Clash Course: Pile High, Lean Low
Forget the walls. For a truly original and exciting artistic display, turn your attention to styling the floors
Houzz Contributor. The principal of Hannotte Interiors in Toronto (http://www.hannotteinteriors.com), with an MA in Museum Studies which informs my philosophy of design, and the ideas of place, home, and the narratives we create with objects we love. I side with craft and concept, and work to cultivate personality and honesty in my work.
Sometimes, a wall isn't the best place for your favorite piece of art. Your floor can display art, books and other creative objects just as beautifully as a gallery wall or table arrangement. Piling these items high creates sculptures within your home and reinterprets traditional design conventions. Keep things exciting in your decor and spark visual interest with these floor styling tips.
This vase, if placed directly on the floor, wouldn't have quite enough height to do the branches justice. Set atop a small pile of books, the vignette successfully plays to scale.
The grouping of photographs displayed on the floor is the key to the perfect balance of informal elegance in this room.
Treat art two ways: Hang one, lean another. It keeps the space feeling unfussy and relaxed.
If our favorite things can sit pretty on the floor, so can we!
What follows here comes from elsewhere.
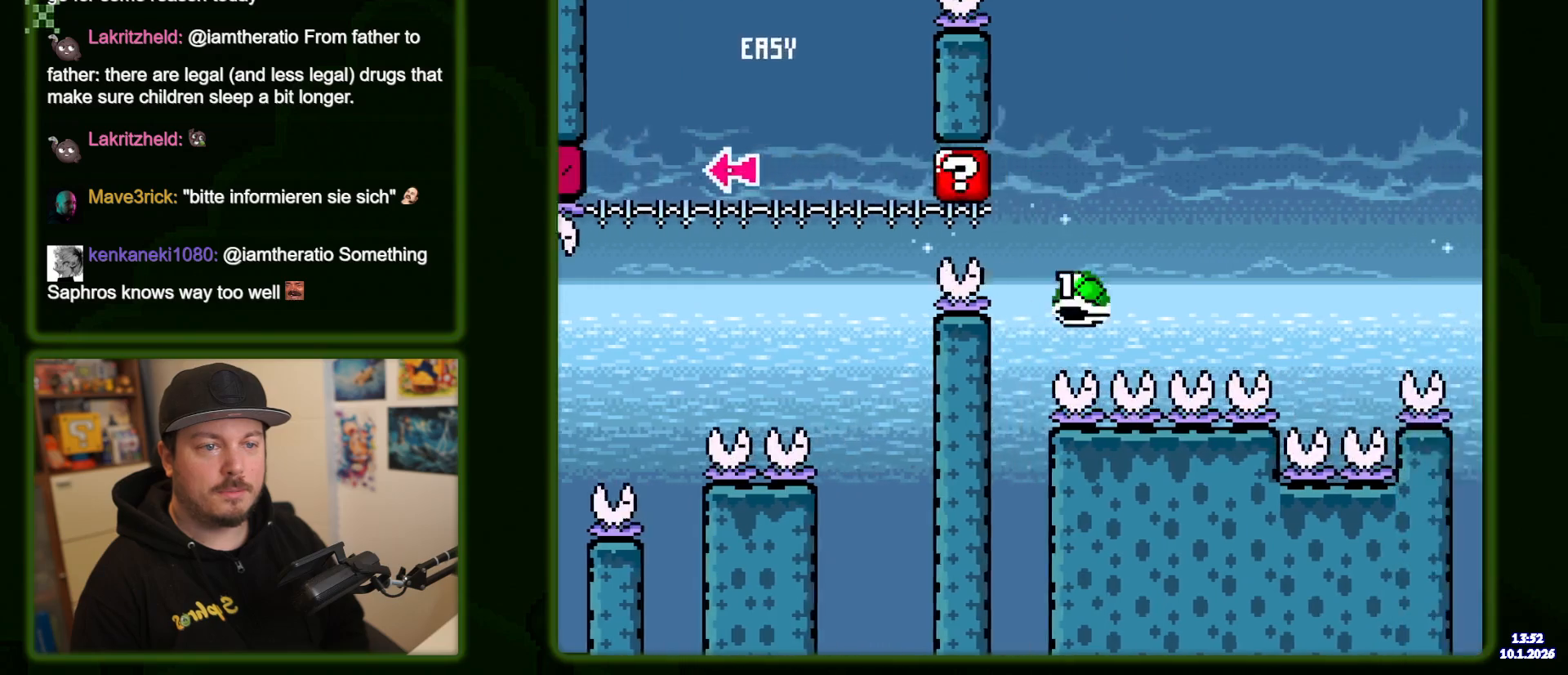
{"dt_ms": 500, "buttons": ["Y"], "events": [[116, "B", "up"]]}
Kilim floor cushions encourage a relaxed and playful space and add color and texture at foot level.
Form and function get equal billing here: stack vintage crates to create storage and sculpture.
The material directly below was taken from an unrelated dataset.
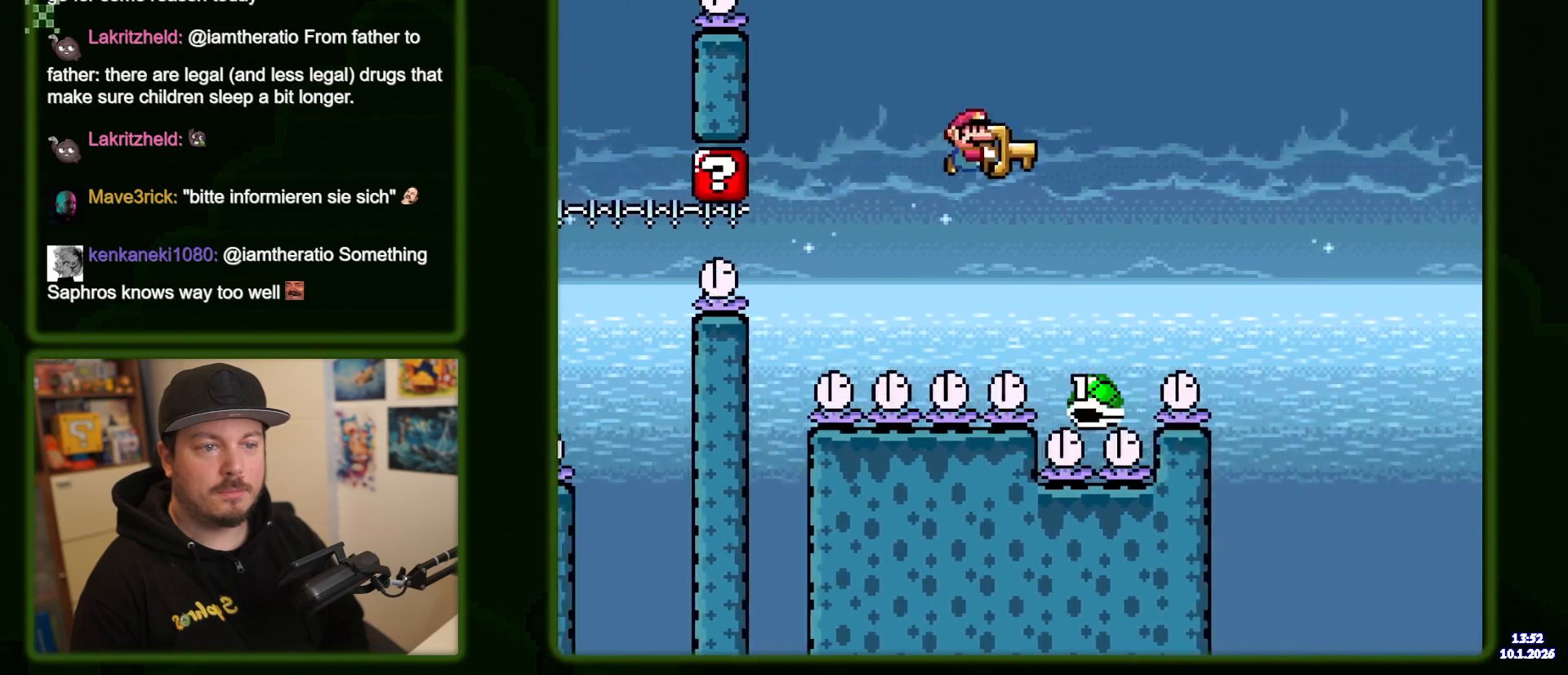
{"dt_ms": 500, "buttons": ["B", "Y"], "events": [[33, "B", "down"]]}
Small pieces of art can work on the floor, but so can large canvases. Leaning this piece produces a sense of movement and reduces the volume of this large room.
This eclectic piling of suitcases behaves as vintage sculpture and can do double duty to house bathroom necessities.
Minimalist spaces also accommodate art on the floor. Focus on the way your eye moves around the photograph.
If you've committed to fabulous wallpaper and can't bear to stick a nail hole in it, leaning vintage framed pieces can be a solution to create an eclectic vibe.
A collection of National Geographic magazines fills negative space beneath a table and injects a hint of yellow.
Ideabook published on July 13, 2012.